Stated goal 1:
Pick out every line of the records that contains the string "center", matching case exactly.

Extract to read:
++++

On Wed, Sep 16, 2009 at 12:16 AM, Brett Wooldridge <brett.wooldridge@...> wrote:
Because the query specified an id != ... (NOT equal), your specificity will be extremely low (almost every row meets that criteria), therefore adding id to the index will do little but increase the overhead of the index.  Similarly, it seems the archived flag would offer little in the way of narrowing the result set -- unless the number of archived items is extremely small compared to the total row count.

But you said something interesting, you said it is "looping through all the messages".  That sounds like more of an algorithmic issue than a DB one.  For example, rather than looping and firing off 10000 select statements at 5 seconds each -- processing each message -- is there a way to devise 1 select (or some similary small number) that returns 10000 rows that you can cursor through and process?

Anytime I see a pattern like that -- looping over some X programatically and running a query for each -- it is a red flag.  In the past I've converted similar onesy-twosy patterns to bulk operations with generally one or two orders of magnitude improvement.  I worked on a project where a "clean-up" job was deleting data one row at a time based on some algorithm, but doing it for thousands of rows.  It was taking hours.  After some thinking and creative querying (and sub-querying) we were able to generate a bulk delete that took less than two minutes.  It involved creating a temporary table (this was mysql) with ids to be deleted (populated by a few choice queries) and then doing a bulk delete based on a join with that table.

Anyway, the point is, rather than trying to optimize a query that is run thousands of times, try to optimize the algorithm so that it doesn't need to do that.

Just my thoughts.

-Brett



On Tue, Sep 15, 2009 at 10:02 PM, Andrew Bruno <andrew.bruno@...> wrote:
Thank you all for the responses.

The db runs as part of an applicatioon that sits on  a windows box, and we have many installed version around the world, so we don't control hardware,etc..  It only has a few db connections, and at the momement this particular instancee is looping through all the messages, and seeing whether they have been archived in the  cloud yet... And as you can imagine, at 5secs a message its taking  a long time.

The message table has a bunch of other columns, and since I am using hibernate I need all columns... But I wonder if it would be quicker to select just the id column, and then load/select all columns using where id=.. Sounds crazy.. Kinda like 1+N selects...But any thoughts?

++++

Exercise data:
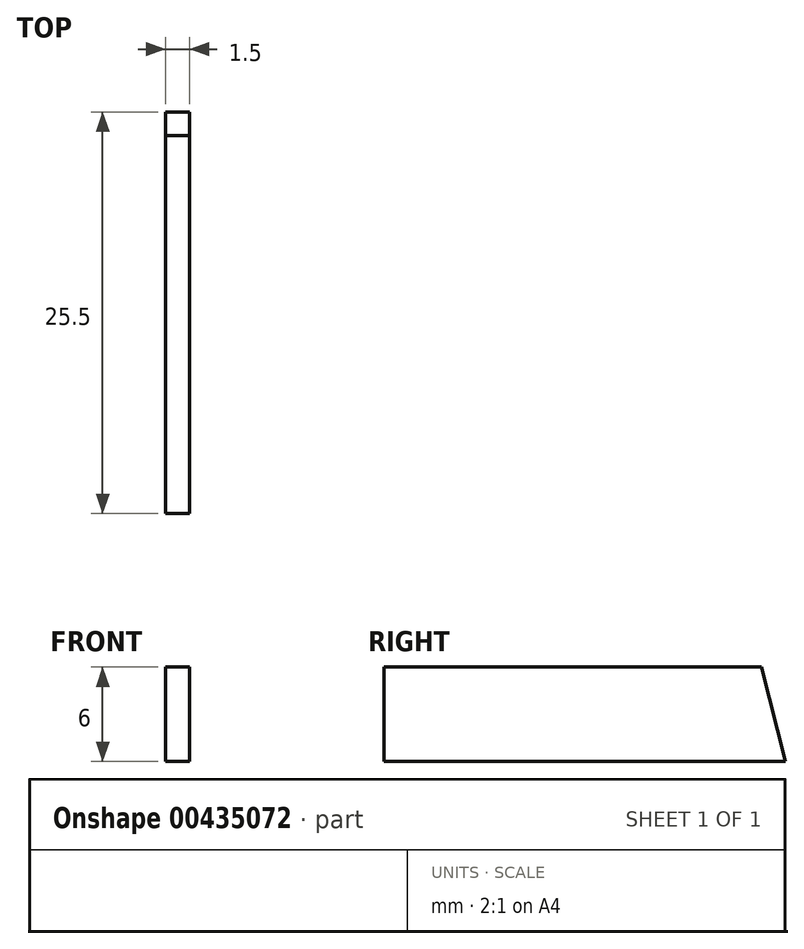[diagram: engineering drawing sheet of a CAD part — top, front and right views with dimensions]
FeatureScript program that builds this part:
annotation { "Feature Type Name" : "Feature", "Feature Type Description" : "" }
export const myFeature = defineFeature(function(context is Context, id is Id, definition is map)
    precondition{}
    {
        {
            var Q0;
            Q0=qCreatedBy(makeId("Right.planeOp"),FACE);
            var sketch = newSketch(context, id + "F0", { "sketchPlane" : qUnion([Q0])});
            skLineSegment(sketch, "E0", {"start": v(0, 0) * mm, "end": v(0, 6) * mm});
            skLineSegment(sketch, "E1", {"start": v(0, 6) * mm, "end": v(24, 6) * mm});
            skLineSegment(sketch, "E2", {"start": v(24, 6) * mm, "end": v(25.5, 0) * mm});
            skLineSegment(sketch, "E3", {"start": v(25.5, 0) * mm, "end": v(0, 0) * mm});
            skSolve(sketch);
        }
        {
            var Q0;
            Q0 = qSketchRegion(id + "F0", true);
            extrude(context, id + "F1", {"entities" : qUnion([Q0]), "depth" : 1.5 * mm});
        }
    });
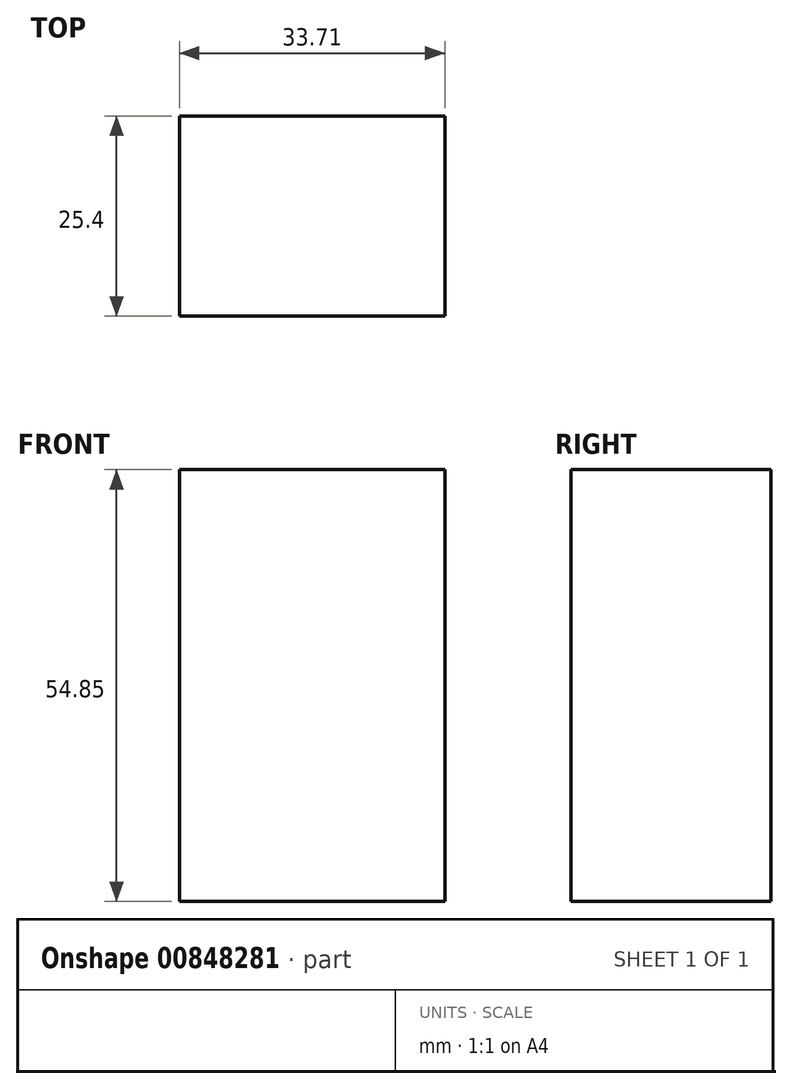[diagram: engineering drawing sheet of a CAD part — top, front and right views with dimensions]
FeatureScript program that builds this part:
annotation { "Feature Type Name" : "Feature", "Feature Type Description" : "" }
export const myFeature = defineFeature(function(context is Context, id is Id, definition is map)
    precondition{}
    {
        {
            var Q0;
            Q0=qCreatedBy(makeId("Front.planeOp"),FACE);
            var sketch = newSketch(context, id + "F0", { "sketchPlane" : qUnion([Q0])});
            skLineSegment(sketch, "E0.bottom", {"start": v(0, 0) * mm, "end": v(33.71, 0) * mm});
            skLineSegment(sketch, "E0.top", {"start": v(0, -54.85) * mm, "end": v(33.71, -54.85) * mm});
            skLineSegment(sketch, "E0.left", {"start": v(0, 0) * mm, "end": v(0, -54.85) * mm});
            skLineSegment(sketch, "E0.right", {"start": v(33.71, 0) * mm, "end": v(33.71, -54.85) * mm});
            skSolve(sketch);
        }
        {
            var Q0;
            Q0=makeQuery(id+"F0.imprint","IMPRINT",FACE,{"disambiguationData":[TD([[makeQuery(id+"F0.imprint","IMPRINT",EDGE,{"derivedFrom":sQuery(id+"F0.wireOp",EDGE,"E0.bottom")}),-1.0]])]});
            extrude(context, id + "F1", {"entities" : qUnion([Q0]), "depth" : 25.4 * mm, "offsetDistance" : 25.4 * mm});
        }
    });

++++

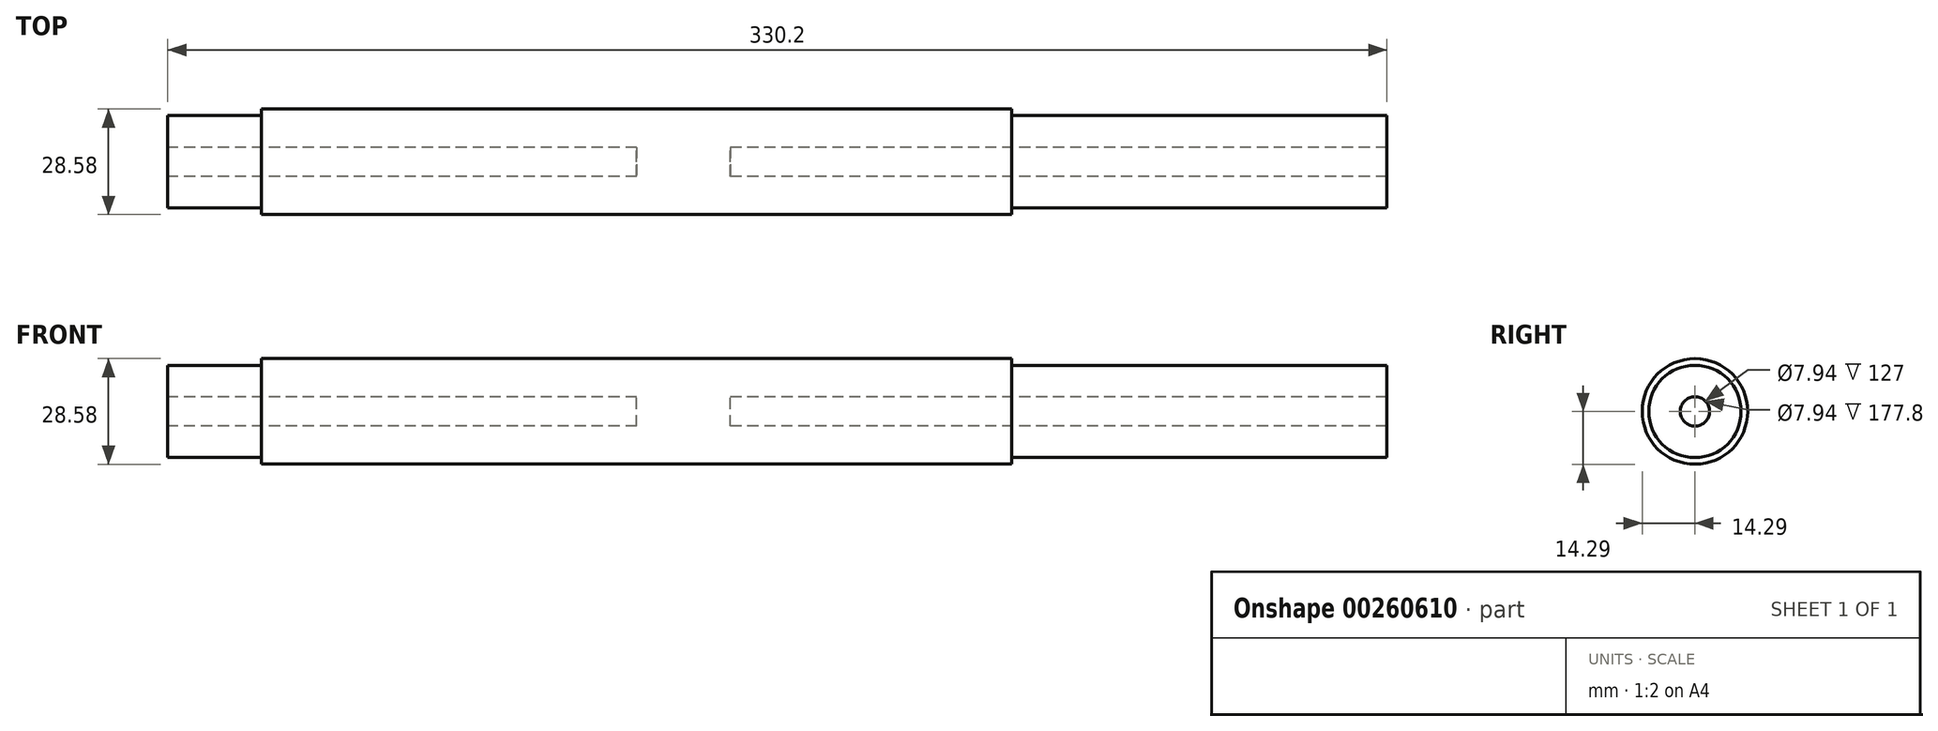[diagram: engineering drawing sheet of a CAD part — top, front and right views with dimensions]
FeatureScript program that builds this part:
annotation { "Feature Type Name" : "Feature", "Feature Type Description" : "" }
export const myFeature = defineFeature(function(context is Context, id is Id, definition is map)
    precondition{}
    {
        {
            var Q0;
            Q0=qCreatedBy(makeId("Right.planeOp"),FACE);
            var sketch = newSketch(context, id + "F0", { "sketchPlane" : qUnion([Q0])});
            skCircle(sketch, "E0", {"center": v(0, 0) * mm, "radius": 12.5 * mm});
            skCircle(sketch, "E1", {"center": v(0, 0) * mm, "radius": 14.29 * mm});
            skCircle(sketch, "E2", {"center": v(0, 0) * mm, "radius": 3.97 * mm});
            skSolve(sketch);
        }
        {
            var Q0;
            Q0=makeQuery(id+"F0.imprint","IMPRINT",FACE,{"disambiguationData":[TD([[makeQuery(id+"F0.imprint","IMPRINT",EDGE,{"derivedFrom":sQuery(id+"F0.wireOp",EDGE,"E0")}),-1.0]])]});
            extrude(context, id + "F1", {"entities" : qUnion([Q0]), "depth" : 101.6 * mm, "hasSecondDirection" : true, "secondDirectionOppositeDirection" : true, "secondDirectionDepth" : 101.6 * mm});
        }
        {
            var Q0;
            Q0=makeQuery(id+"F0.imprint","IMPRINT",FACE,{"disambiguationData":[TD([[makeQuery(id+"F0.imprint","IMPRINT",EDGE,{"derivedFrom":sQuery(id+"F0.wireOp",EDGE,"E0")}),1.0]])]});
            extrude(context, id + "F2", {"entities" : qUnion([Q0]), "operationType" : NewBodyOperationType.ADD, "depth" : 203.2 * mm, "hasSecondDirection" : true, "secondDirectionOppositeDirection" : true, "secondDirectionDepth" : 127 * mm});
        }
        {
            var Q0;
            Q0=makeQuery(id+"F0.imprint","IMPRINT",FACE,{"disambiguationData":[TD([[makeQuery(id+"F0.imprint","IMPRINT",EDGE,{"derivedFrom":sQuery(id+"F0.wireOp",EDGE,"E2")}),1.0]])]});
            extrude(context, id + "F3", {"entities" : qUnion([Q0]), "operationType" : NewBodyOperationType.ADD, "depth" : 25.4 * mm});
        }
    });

++++

Stated goal 2:
List each software product that the forum thread mentions by name, whether a database, a framework or an operating system.

Right answer 1:
            skCircle(sketch, "E0", {"center": v(0, 0) * mm, "radius": 12.5 * mm});
            skCircle(sketch, "E1", {"center": v(0, 0) * mm, "radius": 14.29 * mm});
            skCircle(sketch, "E2", {"center": v(0, 0) * mm, "radius": 3.97 * mm});

Right answer 2:
- windows
- mysql
- hibernate